There have been massive disruptions in Russia of course, including the Russian Revolution and the fall of the Soviet Union. But the West continually confused the collapse of institutions as liberalization, and failed to recognize this as both disastrous for Russia and alien to Russian culture. The West was always surprised when Russia returned to what it was, blaming Stalin or Putin for re-establishing the institutions that stabilized Russia, and regarding this as a misfortune due to the wickedness of one man. Wicked they might have been, but they understood the Russian problem better than those who thought Russia might become like Italy or France.
Russia has also experienced terrible wars that taught the Russians that war is always a possibility, and that the greatest defense was strategic depth. The Swedes, the French and, twice, the Germans taught them this lesson. Westerners feel that Russia should get beyond ancient history. But much of the rationale behind the European Union is the memory of the two world wars, and the desire that they never be repeated. In the United States, the Civil War is still the prism through which much of its history and many current debates are framed. Wars that have been fought haunt the memories of nations, and the wars the Russians fought shape the thinking of all Russians. They look for a state and a leader strong enough to prevent another such war or, if it must come, strong enough to lead Russia to victory. If Europeans fear the return of nationalism, and Americans fear racism, Russians fear weakness.
A Weak Country
If Vladimir Putin had been hit by a car in 2000, he would have been replaced by another Putin with a different name. Holding Russia together – preventing insurrection and protecting the homeland – is the task facing any successful Russian ruler. Putin – through his intimidation of enemies, both foreign and domestic – is what Gorbachev and Yeltsin were not. He is governing a weak country, wracked by low oil prices and increasing defense costs, a combination that triggered the collapse of the Soviet Union. He is well aware of the weaknesses, and knows that acknowledging them and showing fear, as Gorbachev did, can create havoc. It is important to see Russia for what it is: a weak country led by a ruler who understands that the appearance of weakness is more dangerous than the weakness itself.
Russian history is filled with bluffs. Take, for example, the stories of Potemkin villages in which what looked like impressive, reconstructed structures were really just the fronts of buildings with nothing behind them, to make it appear as though Russia was more developed than it was. There is much behind the facade now, but not as much as Putin wants us to think.

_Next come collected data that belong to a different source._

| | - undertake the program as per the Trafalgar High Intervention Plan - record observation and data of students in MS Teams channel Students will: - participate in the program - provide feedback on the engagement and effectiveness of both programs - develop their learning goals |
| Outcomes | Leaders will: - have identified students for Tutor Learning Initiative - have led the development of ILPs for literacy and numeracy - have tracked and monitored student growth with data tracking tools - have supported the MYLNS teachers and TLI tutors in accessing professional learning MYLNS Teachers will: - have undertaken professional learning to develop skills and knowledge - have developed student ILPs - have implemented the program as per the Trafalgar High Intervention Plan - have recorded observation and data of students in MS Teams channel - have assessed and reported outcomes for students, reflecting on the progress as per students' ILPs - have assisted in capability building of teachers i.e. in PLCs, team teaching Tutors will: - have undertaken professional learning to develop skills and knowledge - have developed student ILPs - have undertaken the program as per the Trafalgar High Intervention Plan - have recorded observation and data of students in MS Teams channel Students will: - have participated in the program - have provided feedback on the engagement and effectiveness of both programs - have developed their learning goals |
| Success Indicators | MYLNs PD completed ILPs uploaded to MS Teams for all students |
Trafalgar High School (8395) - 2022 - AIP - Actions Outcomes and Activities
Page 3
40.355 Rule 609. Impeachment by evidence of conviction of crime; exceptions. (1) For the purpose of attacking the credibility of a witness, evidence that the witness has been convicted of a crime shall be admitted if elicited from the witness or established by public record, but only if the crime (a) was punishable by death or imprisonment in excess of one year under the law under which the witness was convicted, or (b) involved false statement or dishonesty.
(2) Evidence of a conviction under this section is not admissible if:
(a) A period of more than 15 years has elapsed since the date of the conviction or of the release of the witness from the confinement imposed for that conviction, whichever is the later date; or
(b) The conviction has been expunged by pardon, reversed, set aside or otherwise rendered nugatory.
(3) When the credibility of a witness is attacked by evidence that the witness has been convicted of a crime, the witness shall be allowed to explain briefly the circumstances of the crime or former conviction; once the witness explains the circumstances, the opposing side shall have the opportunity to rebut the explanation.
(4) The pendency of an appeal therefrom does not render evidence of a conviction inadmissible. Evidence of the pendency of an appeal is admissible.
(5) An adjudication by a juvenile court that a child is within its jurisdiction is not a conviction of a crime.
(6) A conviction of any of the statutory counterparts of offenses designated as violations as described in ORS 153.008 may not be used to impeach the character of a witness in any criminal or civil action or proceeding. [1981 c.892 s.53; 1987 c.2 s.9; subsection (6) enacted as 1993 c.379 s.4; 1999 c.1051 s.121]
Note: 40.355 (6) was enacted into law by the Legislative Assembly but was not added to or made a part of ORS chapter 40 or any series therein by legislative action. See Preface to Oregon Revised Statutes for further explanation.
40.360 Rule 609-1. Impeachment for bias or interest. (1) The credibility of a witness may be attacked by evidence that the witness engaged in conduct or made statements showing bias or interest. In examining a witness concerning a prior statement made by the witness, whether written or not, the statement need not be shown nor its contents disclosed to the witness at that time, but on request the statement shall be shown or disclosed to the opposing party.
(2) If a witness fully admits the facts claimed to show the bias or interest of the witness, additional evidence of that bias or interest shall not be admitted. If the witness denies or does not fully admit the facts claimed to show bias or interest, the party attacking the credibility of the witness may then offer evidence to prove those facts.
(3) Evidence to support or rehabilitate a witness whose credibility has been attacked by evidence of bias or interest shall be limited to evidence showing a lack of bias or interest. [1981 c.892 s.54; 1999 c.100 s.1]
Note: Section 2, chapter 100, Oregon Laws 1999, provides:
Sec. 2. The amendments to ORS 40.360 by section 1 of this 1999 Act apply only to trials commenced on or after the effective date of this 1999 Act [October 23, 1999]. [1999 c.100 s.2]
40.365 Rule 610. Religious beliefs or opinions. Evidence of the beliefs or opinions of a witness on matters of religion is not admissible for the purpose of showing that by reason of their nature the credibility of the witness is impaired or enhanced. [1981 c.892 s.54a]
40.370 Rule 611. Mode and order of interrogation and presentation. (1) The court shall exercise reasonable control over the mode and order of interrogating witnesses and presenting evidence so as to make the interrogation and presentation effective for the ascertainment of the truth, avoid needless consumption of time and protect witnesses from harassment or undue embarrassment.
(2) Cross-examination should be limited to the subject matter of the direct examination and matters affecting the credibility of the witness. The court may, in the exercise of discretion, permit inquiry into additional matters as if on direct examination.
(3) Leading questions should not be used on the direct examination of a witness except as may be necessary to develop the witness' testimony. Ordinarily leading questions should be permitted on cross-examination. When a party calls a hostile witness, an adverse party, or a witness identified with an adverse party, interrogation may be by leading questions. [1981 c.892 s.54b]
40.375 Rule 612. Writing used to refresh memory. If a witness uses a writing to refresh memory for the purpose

Russia must be understood as Russia is, not as the West wants it to be. It is important not to delude ourselves into believing that reconciliation with Russia is possible, or that the interests of other countries are the same as those of Russia. That is another Western illusion: the belief that understanding adversaries leads to peace. Sometimes, it leads to an understanding that a country is truly and irrevocably an adversary. But for the moment, it is necessary to grasp that Putin has not taken Russia to an unfortunate condition, but that Russia has returned to the mean, and Putin has presided over the return. He did not create Russia; he merely faced the Russian reality and didn’t flinch.